Uncovering The Hidden Metabolome In Caenorhabditis Elegans
Le, Henry Hoan
An organisms’ metabolism is fundamental to its survival. Metabolism, which is principally an organisms’ collection of biochemical transformations, inherently requires the development of reactive metabolites for transformations to occur. Metabolites such as adenylated acids and coenzyme A thioesters, biochemical moieties found in all living systems, only persist with half-lives on the order of minutes to days. Standard metabolomic methods lack the ability to detect reactive metabolites which ultimately remain invisible to typical analytical techniques.
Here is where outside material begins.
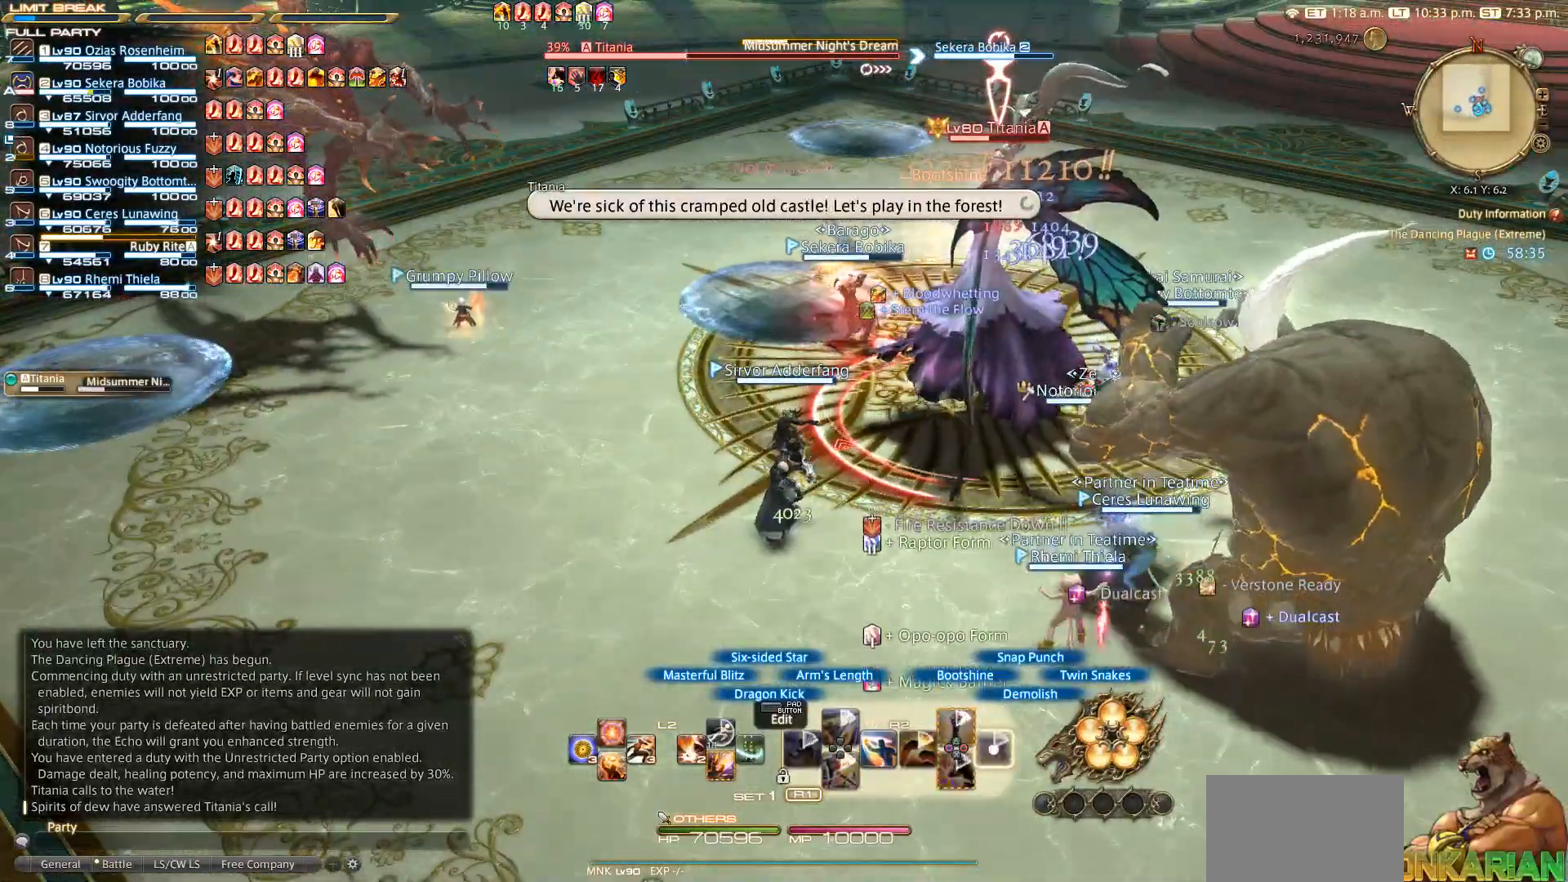
{"dt_ms": 500, "buttons": ["R2"], "left_stick": "center", "right_stick": "right", "events": [[50, "CIRCLE", "down"], [200, "CIRCLE", "up"], [450, "right_stick", "right"]]}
Current specialized techniques for detecting reactive metabolites usually require laborious, technically challenging protocols, and ubiquitously lack the capacity to enable untargeted applications. Modern advances in high-resolution mass spectrometry can detect hundreds of thousands of features in a single sample, adding to the complexity of deconvoluting signatures of the reactive metabolome. This dissertation explores the development of tools to reveal metabolites that were either difficult or impossible to previously detect. Coupling high-resolution tandem mass spectrometry to untargeted metabolomic tools reveals a multitude of metabolites, many of which reveal new biology, biosyntheses, and biochemistries. Although the model organism Caenorhabditis elegans is predominantly utilized in this body of work, the tools developed in this dissertation can be applied to virtual any living system.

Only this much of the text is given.